Brief information about the Brugge
Bruges Bruges (BROOZH, French: [bʁyʒ]; Flemish: Brugge [ˈbrʏɣə]; German: Brügge [ˈbʁʏɡə]) is the capital and biggest city of the state of West Flanders from the Flemish Region of Belgium, at the northwest of the nation, along with the seventh biggest city of the nation by population.
The region of the entire city amounts to greater than 13,840 hectares (138.4 km2; 53.44 sq kilometers ), such as 1,075 hectares from the shore, in Zeebrugge (from Brugge aan zee, meaning "Bruges from the Sea"). The city centre is a World Heritage Site of UNESCO.
It is oval in approximately 430 hectares in size and shape.
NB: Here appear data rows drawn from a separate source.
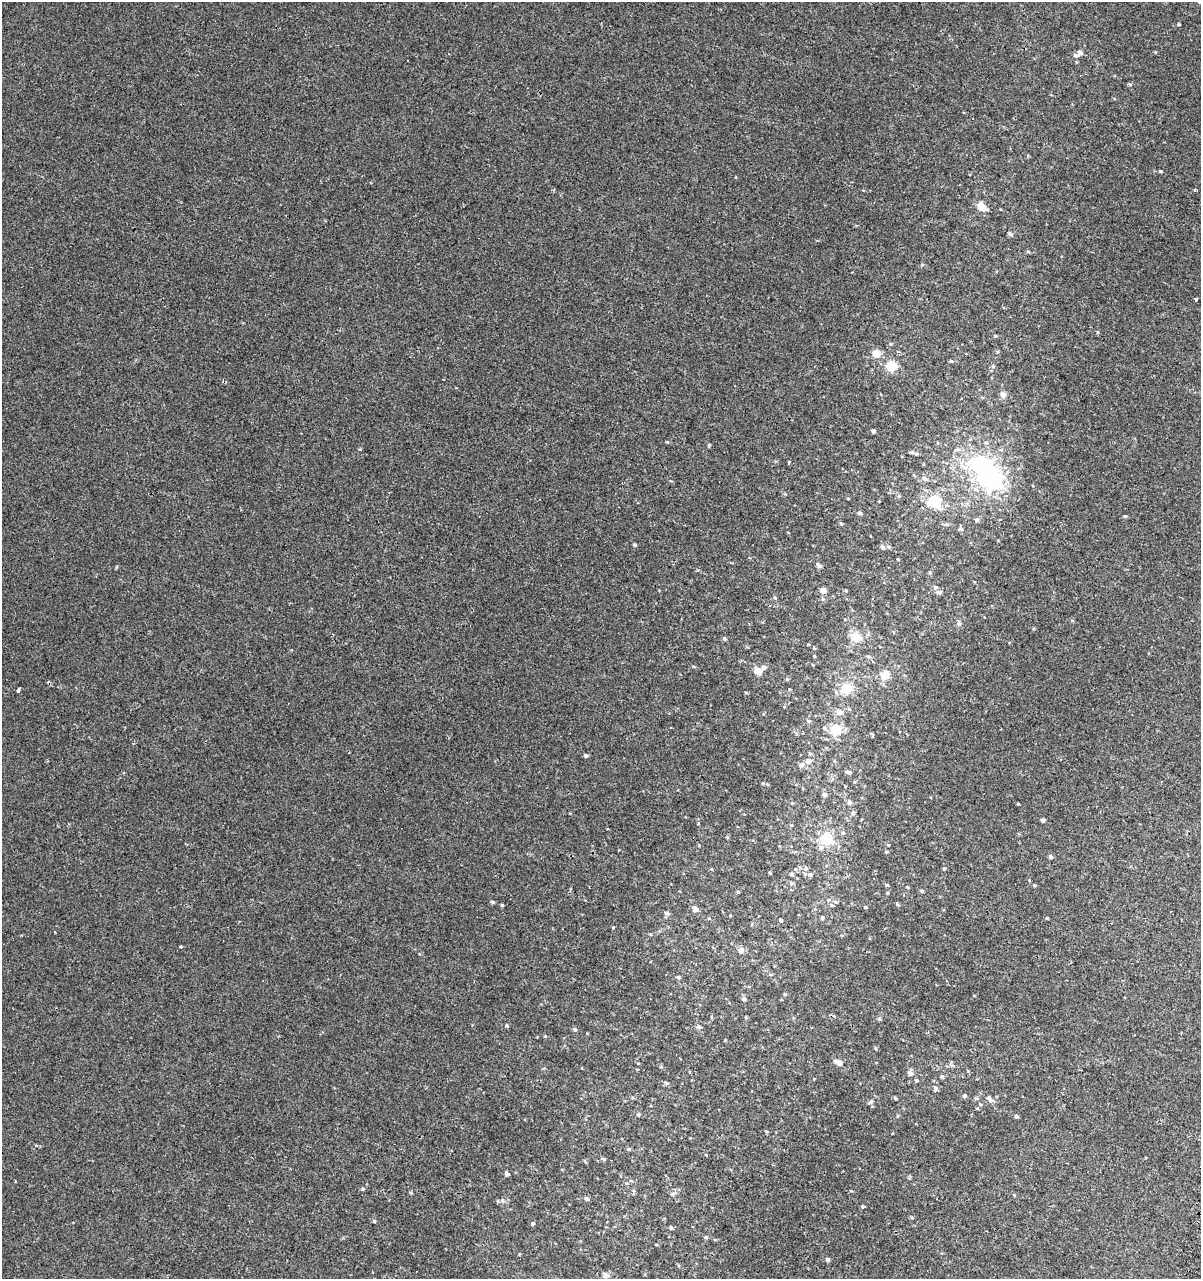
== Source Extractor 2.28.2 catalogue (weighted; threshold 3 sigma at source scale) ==
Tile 6 of 4 x 4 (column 2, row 2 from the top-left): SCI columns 1466-2664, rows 2597-3873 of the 5390 x 5193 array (HDU 1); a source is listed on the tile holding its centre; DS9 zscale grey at full resolution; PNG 1203 x 1281 px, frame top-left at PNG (2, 2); no overlay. Shown black and unused: <1% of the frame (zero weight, under 2 of 3 exposures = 3% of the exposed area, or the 3 px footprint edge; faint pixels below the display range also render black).
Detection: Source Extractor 2.28.2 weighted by HDU 2 'WHT'; one run over the whole footprint, this tile lists its part. Background 1.90e-04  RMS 0.0025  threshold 0.0112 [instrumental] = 3 sigma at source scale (4.5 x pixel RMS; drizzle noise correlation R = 1.50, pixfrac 1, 0.0396/0.0396 arcsec/px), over >= 5 px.
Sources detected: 138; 1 inside a brighter object's white glare — not listed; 1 inside a brighter listed object's ellipse — not listed separately; the other 136 listed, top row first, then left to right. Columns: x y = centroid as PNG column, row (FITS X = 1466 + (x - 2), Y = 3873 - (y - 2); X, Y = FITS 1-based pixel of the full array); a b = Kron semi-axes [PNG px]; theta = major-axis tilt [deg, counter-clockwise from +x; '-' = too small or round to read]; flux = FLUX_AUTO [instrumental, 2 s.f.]
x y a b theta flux
1179 24 3 3 - 0.57
1080 53 5 5 - 1.1
1076 55 6 5 - 0.62
1130 84 5 3 - 0.26
1161 171 4 3 - 0.27
1195 190 3 3 - 0.23
981 206 13 9 -41 1.9
1010 234 6 5 - 0.38
1028 251 5 3 - 0.26
1196 299 4 3 - 0.65
1097 332 5 3 - 0.23
995 336 5 4 - 0.28
891 344 5 3 - 0.22
876 354 8 7 - 2.2
951 361 4 3 - 0.43
891 366 11 9 -8 4
1003 395 9 7 -53 0.96
873 431 4 3 - 0.85
916 454 6 5 - 0.42
789 462 5 3 - 0.17
924 478 7 5 -44 0.52
990 480 23 20 -15 26
899 496 5 3 - 0.25
934 501 15 13 -36 6.6
859 513 6 5 - 0.42
1125 516 4 4 - 0.34
977 520 5 4 - 0.54
841 524 5 3 - 0.34
635 545 5 4 - 0.34
882 547 5 5 - 0.62
889 547 6 4 -71 0.28
898 559 3 2 - 0.23
819 565 10 4 -38 0.56
930 572 5 3 - 0.24
935 587 6 4 -18 0.41
823 590 5 5 - 1.6
938 592 7 5 -3 0.54
775 598 4 4 - 0.29
823 599 5 5 - 0.34
959 623 6 6 - 0.51
856 637 13 10 -17 3.3
724 638 5 5 - 0.41
814 648 4 3 - 0.21
868 656 6 3 -20 0.3
764 667 5 4 - 0.77
758 671 5 4 - 3.4
885 675 10 9 - 2.6
787 679 5 5 - 0.28
847 689 13 12 - 4.4
18 690 4 3 - 0.78
839 712 6 5 - 1.7
835 730 15 13 -39 4.4
872 734 5 3 - 0.27
810 753 5 4 - 0.3
586 756 5 4 - 0.49
808 761 8 7 - 1
801 765 9 6 44 0.83
848 772 7 5 -20 0.51
767 784 6 3 -20 0.26
824 795 6 5 - 0.71
849 802 8 6 -58 0.59
1018 804 4 3 - 0.2
853 813 5 5 - 0.57
1043 820 4 3 - 0.68
698 824 4 3 - 0.34
843 833 6 6 - 0.45
827 838 17 15 -26 6
886 852 4 4 - 0.25
1050 857 5 4 - 0.58
806 868 7 7 - 0.63
711 869 4 3 - 0.21
944 869 4 3 - 0.26
770 873 3 3 - 0.27
791 874 4 4 - 0.48
810 875 6 6 - 0.6
792 883 5 5 - 0.35
887 885 5 4 - 0.29
1035 885 5 3 - 0.22
908 887 4 3 - 0.28
922 891 5 3 - 0.36
738 892 4 4 - 0.22
492 902 5 4 - 0.37
897 904 5 4 - 0.34
502 905 3 3 - 0.3
831 905 5 4 - 0.33
865 907 4 4 - 0.29
695 909 6 6 - 0.76
667 913 7 5 -21 0.5
822 917 5 4 - 0.35
1047 918 5 3 - 0.21
781 920 4 4 - 0.37
650 934 4 3 - 0.21
180 946 3 3 - 0.37
741 950 9 8 - 0.86
679 977 5 4 - 0.39
785 994 4 4 - 0.32
744 999 6 5 - 0.52
879 1019 5 4 - 0.32
507 1025 4 4 - 0.33
698 1027 7 5 -39 0.48
575 1029 5 5 - 0.41
876 1049 5 3 - 0.26
838 1062 10 7 -28 1.1
952 1065 6 3 -20 0.35
910 1073 7 5 82 0.92
941 1077 5 5 - 0.36
916 1080 4 3 - 0.36
666 1083 6 5 - 0.42
935 1089 6 5 - 0.46
964 1096 5 4 - 0.47
895 1098 4 4 - 0.31
990 1099 12 6 -43 1.1
871 1102 6 5 - 0.38
980 1105 5 4 - 0.3
977 1108 4 3 - 0.22
638 1114 5 4 - 0.3
1016 1116 4 4 - 0.49
893 1133 3 2 - 0.32
36 1146 4 4 - 0.35
629 1149 5 5 - 0.32
604 1159 6 4 -21 0.33
507 1174 6 4 -35 0.48
363 1189 5 4 - 0.35
411 1193 4 4 - 0.27
673 1193 8 4 9 0.39
1014 1195 5 3 - 0.22
586 1199 6 5 - 0.56
503 1201 7 6 - 0.64
863 1206 4 4 - 0.31
912 1217 5 3 - 0.27
374 1221 4 4 - 0.28
532 1223 4 3 - 1.2
671 1228 5 4 - 0.35
706 1237 5 4 - 0.35
828 1260 4 4 - 0.75
606 1275 8 7 - 0.8
Unlisted compact peaks at least as high as the median listed source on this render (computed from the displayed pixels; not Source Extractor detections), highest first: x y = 709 445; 667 442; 613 927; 116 567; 545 1036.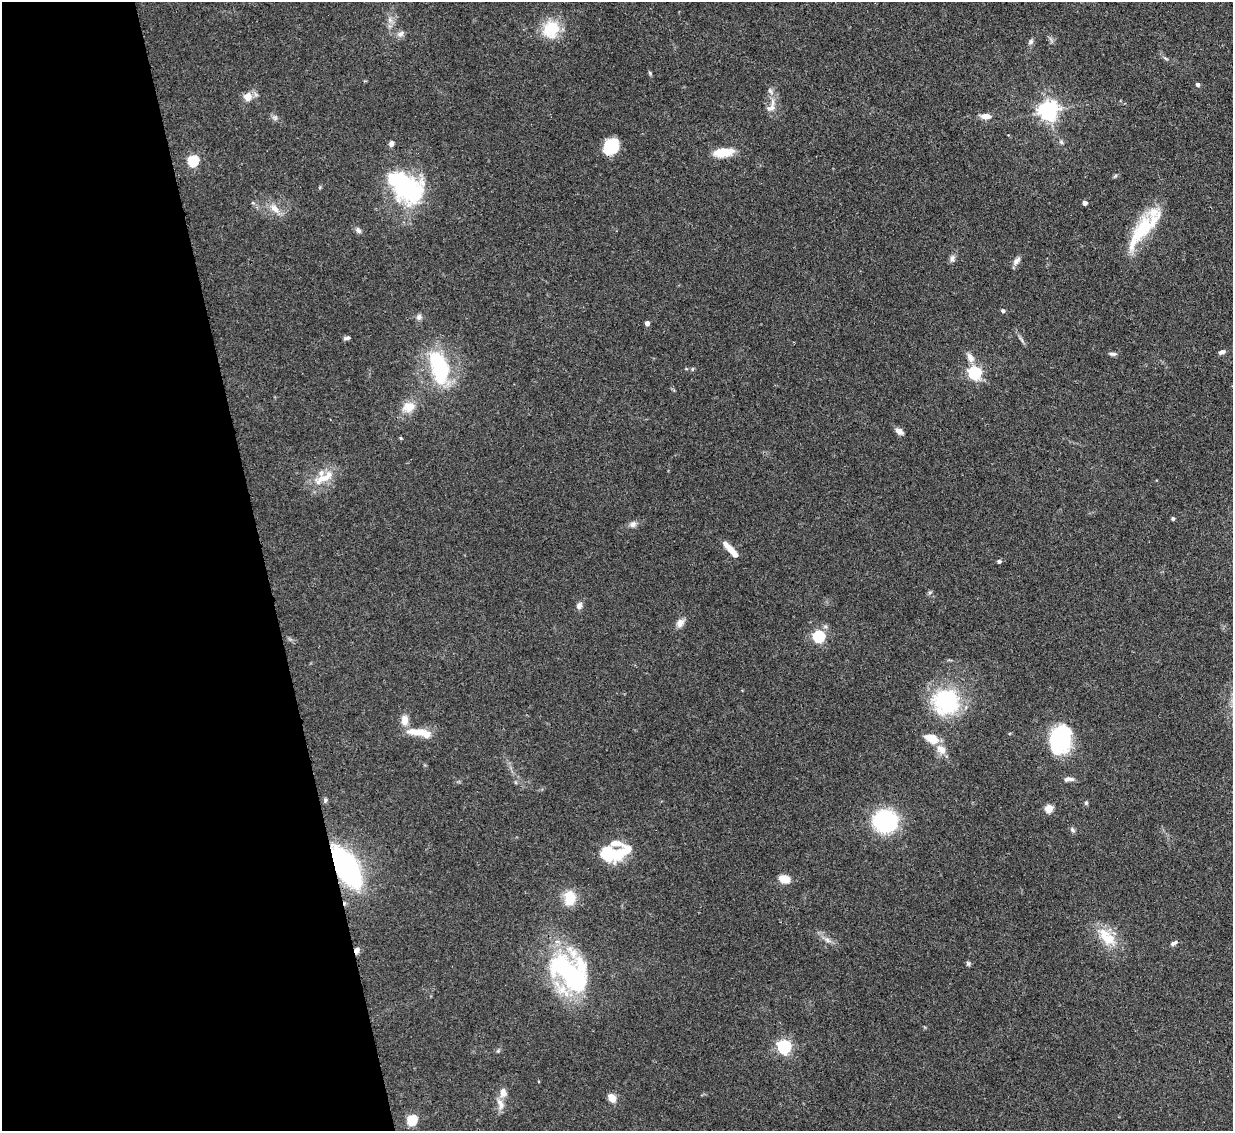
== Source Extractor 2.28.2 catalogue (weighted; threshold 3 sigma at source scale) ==
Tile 5 of 4 x 4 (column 1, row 2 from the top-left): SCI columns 78-1308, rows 2476-3604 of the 5079 x 5065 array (HDU 1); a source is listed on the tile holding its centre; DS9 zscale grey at full resolution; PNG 1235 x 1133 px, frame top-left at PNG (2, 2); no overlay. Shown black and unused: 21% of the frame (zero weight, under 3 of 4 exposures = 9% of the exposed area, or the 3 px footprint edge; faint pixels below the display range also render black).
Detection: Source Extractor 2.28.2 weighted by HDU 2 'WHT'; one run over the whole footprint, this tile lists its part. Background 0.125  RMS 0.0049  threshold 0.0222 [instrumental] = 3 sigma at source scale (4.5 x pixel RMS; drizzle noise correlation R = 1.50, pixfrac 1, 0.05/0.05 arcsec/px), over >= 5 px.
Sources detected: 85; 1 inside a brighter object's white glare — not listed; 9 inside a brighter listed object's ellipse — not listed separately; the other 75 listed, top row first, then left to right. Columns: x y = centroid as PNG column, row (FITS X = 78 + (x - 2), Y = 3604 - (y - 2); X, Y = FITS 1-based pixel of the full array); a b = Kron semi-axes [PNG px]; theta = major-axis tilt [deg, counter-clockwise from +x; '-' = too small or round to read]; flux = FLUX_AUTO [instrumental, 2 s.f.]
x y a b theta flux
390 20 8 5 -46 1.6
551 29 23 20 64 15
400 34 10 7 36 2.1
1031 42 8 6 51 1.3
650 73 6 5 - 0.67
1198 84 4 4 - 1.6
771 91 10 5 -49 1.8
248 96 9 9 - 5
769 108 9 8 - 2.4
1048 111 7 6 - 260
986 116 11 6 -4 3.6
275 118 6 6 - 1.2
1061 142 6 5 - 0.89
391 144 6 5 - 1.6
611 146 16 13 49 16
723 152 27 11 6 8.9
193 160 6 5 - 45
1115 176 7 4 45 0.68
406 187 38 27 -38 58
1085 203 4 4 - 2.7
275 209 16 9 -44 4.8
1142 229 55 16 50 27
358 230 9 6 -48 1.5
952 259 11 6 78 1.8
1016 261 13 6 48 2.1
1003 311 5 4 - 1
419 317 8 7 - 1.7
647 323 4 4 - 2.7
347 338 8 5 12 1.2
1222 352 7 5 18 1.6
1113 354 10 5 -1 1.3
970 357 14 8 -60 3.3
439 367 39 19 -76 43
692 369 6 3 71 0.53
975 372 6 6 - 80
408 407 15 12 10 6.7
899 431 9 6 -36 2.8
401 438 4 4 - 0.51
323 478 28 11 24 9.4
1173 518 5 5 - 0.73
633 524 10 8 22 2
730 549 18 5 -46 6.5
999 561 5 4 - 1.2
930 592 6 4 19 0.69
579 606 8 7 - 2.2
680 623 13 9 52 2.9
819 636 6 6 - 50
946 702 31 31 - 41
405 720 13 9 -89 4.6
416 731 31 10 -1 8.3
932 738 15 9 -25 7.9
1060 740 19 12 70 95
941 749 14 10 -41 4.8
1069 779 14 6 3 2.2
325 800 7 5 90 0.96
1086 803 5 5 - 0.78
1049 808 5 5 - 16
885 821 21 19 -4 46
1072 830 8 5 -44 1.1
628 848 18 12 44 6.2
607 851 20 12 -54 19
346 867 33 15 -59 100
784 879 8 5 -16 10
570 898 17 12 -89 10
1107 938 37 13 -53 13
827 940 9 6 -28 1.9
1174 943 9 5 24 1.4
357 950 7 6 - 1.9
968 964 7 5 -70 0.87
569 972 50 33 -47 80
784 1046 6 6 - 98
498 1051 6 4 44 0.67
612 1098 10 7 -55 4.7
500 1104 18 8 -70 3.8
412 1120 5 5 - 33
Overlapping masked pixels (flux is a lower limit): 2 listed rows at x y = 346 867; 357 950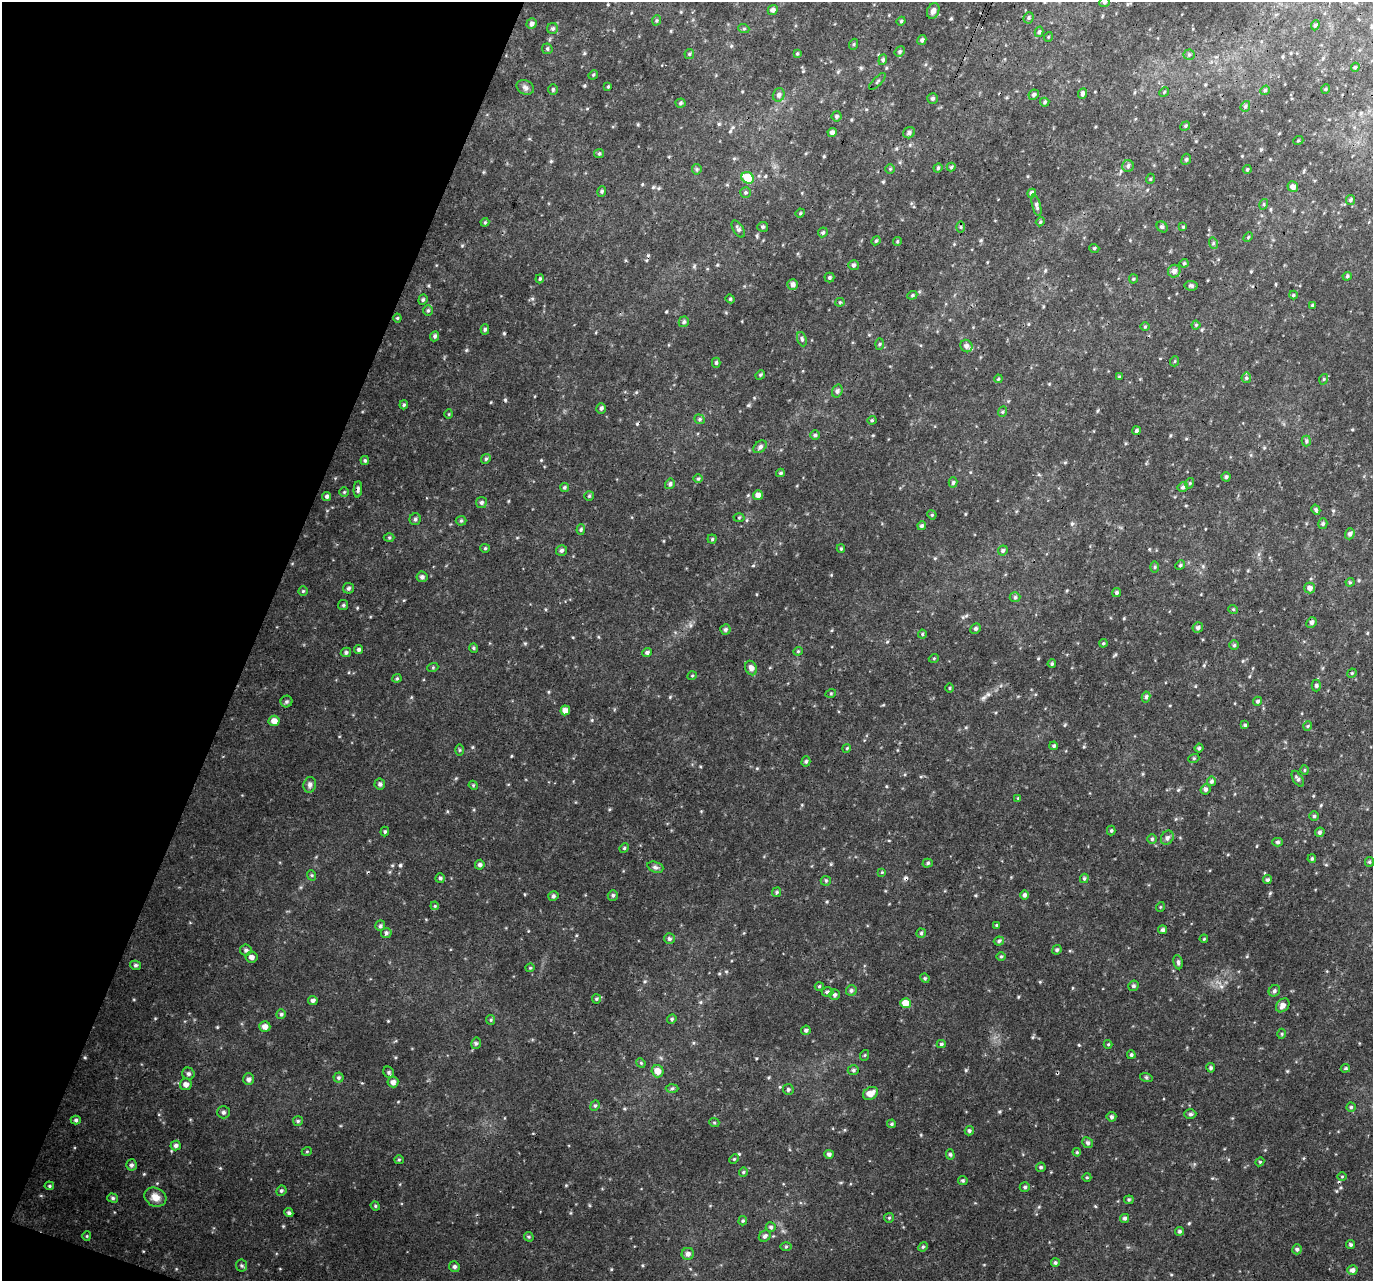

The city's total population is 117,073 (1 January 2008), of whom around 20,000 reside in the city centre. The metropolitan region, including the outer commuter zone, covers an area of 616 km2 (238 sq mi) and contains a total of 255,844 inhabitants as of 1 January 2008.
Together with a few other towns, such as Amsterdam and St Petersburg, it's occasionally known as the Venice of the North. Bruges has a substantial significance and was once one of the world's chief towns.
Bruges is known as the chair of the College of Europe, a university institute for European research.